[Recorded data Boundary: Start]
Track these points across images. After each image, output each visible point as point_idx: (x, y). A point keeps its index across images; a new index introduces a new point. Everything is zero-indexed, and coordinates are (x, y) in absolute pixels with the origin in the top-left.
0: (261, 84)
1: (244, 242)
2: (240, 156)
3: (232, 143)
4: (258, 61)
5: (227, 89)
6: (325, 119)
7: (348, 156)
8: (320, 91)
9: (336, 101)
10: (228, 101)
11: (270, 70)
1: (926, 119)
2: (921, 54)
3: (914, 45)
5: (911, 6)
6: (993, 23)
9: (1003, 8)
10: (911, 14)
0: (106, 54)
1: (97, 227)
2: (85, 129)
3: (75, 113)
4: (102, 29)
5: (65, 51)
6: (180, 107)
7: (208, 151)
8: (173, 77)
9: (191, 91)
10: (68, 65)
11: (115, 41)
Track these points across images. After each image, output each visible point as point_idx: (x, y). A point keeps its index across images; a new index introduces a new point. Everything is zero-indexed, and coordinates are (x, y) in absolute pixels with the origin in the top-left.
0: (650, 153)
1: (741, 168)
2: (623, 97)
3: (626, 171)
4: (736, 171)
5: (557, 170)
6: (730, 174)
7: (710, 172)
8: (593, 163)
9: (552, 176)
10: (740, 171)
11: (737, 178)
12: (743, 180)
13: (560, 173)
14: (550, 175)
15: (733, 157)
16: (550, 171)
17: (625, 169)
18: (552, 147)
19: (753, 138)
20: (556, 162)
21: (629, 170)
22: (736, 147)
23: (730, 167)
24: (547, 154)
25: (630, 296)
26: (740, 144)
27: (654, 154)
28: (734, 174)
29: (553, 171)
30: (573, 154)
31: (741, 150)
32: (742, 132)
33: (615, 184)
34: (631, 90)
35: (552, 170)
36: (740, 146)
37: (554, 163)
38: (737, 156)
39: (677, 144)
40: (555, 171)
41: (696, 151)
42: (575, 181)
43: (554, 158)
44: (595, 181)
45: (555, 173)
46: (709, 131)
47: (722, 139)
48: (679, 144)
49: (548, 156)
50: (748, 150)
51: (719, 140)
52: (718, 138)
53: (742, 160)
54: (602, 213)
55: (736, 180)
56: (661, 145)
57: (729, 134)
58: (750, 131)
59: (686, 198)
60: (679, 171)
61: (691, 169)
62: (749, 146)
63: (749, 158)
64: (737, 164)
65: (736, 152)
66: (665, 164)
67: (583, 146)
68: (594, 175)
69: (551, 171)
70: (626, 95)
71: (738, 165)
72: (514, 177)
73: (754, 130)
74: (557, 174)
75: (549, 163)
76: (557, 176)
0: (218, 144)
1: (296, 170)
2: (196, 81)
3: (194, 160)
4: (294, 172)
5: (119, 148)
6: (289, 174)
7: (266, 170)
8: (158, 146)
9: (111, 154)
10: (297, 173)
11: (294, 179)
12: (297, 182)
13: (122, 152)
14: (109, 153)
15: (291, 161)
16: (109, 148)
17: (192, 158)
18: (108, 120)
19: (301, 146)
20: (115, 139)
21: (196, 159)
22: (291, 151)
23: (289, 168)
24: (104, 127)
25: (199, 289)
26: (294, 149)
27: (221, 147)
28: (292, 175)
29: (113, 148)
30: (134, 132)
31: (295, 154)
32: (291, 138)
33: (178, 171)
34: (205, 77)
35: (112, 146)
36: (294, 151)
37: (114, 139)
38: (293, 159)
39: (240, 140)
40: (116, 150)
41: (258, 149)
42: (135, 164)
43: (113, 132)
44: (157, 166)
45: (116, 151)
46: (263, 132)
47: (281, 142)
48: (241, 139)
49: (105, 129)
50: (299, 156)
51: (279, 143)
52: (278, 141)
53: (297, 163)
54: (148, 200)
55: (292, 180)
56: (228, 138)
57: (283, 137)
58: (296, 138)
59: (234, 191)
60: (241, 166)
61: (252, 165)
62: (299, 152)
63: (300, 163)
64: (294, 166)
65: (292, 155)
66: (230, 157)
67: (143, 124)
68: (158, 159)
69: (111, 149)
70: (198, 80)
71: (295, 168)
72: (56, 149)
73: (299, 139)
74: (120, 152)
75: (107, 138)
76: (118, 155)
[Recorded data Boundary: End]
About this exercise
Taking the line with "2: (240, 156)" as the first and the line with "75: (549, 163)" as the last, retype that stretch of the data above exactly, with no other lines.

Your response
2: (240, 156)
3: (232, 143)
4: (258, 61)
5: (227, 89)
6: (325, 119)
7: (348, 156)
8: (320, 91)
9: (336, 101)
10: (228, 101)
11: (270, 70)
1: (926, 119)
2: (921, 54)
3: (914, 45)
5: (911, 6)
6: (993, 23)
9: (1003, 8)
10: (911, 14)
0: (106, 54)
1: (97, 227)
2: (85, 129)
3: (75, 113)
4: (102, 29)
5: (65, 51)
6: (180, 107)
7: (208, 151)
8: (173, 77)
9: (191, 91)
10: (68, 65)
11: (115, 41)
Track these points across images. After each image, output each visible point as point_idx: (x, y). A point keeps its index across images; a new index introduces a new point. Everything is zero-indexed, and coordinates are (x, y) in absolute pixels with the origin in the top-left.
0: (650, 153)
1: (741, 168)
2: (623, 97)
3: (626, 171)
4: (736, 171)
5: (557, 170)
6: (730, 174)
7: (710, 172)
8: (593, 163)
9: (552, 176)
10: (740, 171)
11: (737, 178)
12: (743, 180)
13: (560, 173)
14: (550, 175)
15: (733, 157)
16: (550, 171)
17: (625, 169)
18: (552, 147)
19: (753, 138)
20: (556, 162)
21: (629, 170)
22: (736, 147)
23: (730, 167)
24: (547, 154)
25: (630, 296)
26: (740, 144)
27: (654, 154)
28: (734, 174)
29: (553, 171)
30: (573, 154)
31: (741, 150)
32: (742, 132)
33: (615, 184)
34: (631, 90)
35: (552, 170)
36: (740, 146)
37: (554, 163)
38: (737, 156)
39: (677, 144)
40: (555, 171)
41: (696, 151)
42: (575, 181)
43: (554, 158)
44: (595, 181)
45: (555, 173)
46: (709, 131)
47: (722, 139)
48: (679, 144)
49: (548, 156)
50: (748, 150)
51: (719, 140)
52: (718, 138)
53: (742, 160)
54: (602, 213)
55: (736, 180)
56: (661, 145)
57: (729, 134)
58: (750, 131)
59: (686, 198)
60: (679, 171)
61: (691, 169)
62: (749, 146)
63: (749, 158)
64: (737, 164)
65: (736, 152)
66: (665, 164)
67: (583, 146)
68: (594, 175)
69: (551, 171)
70: (626, 95)
71: (738, 165)
72: (514, 177)
73: (754, 130)
74: (557, 174)
75: (549, 163)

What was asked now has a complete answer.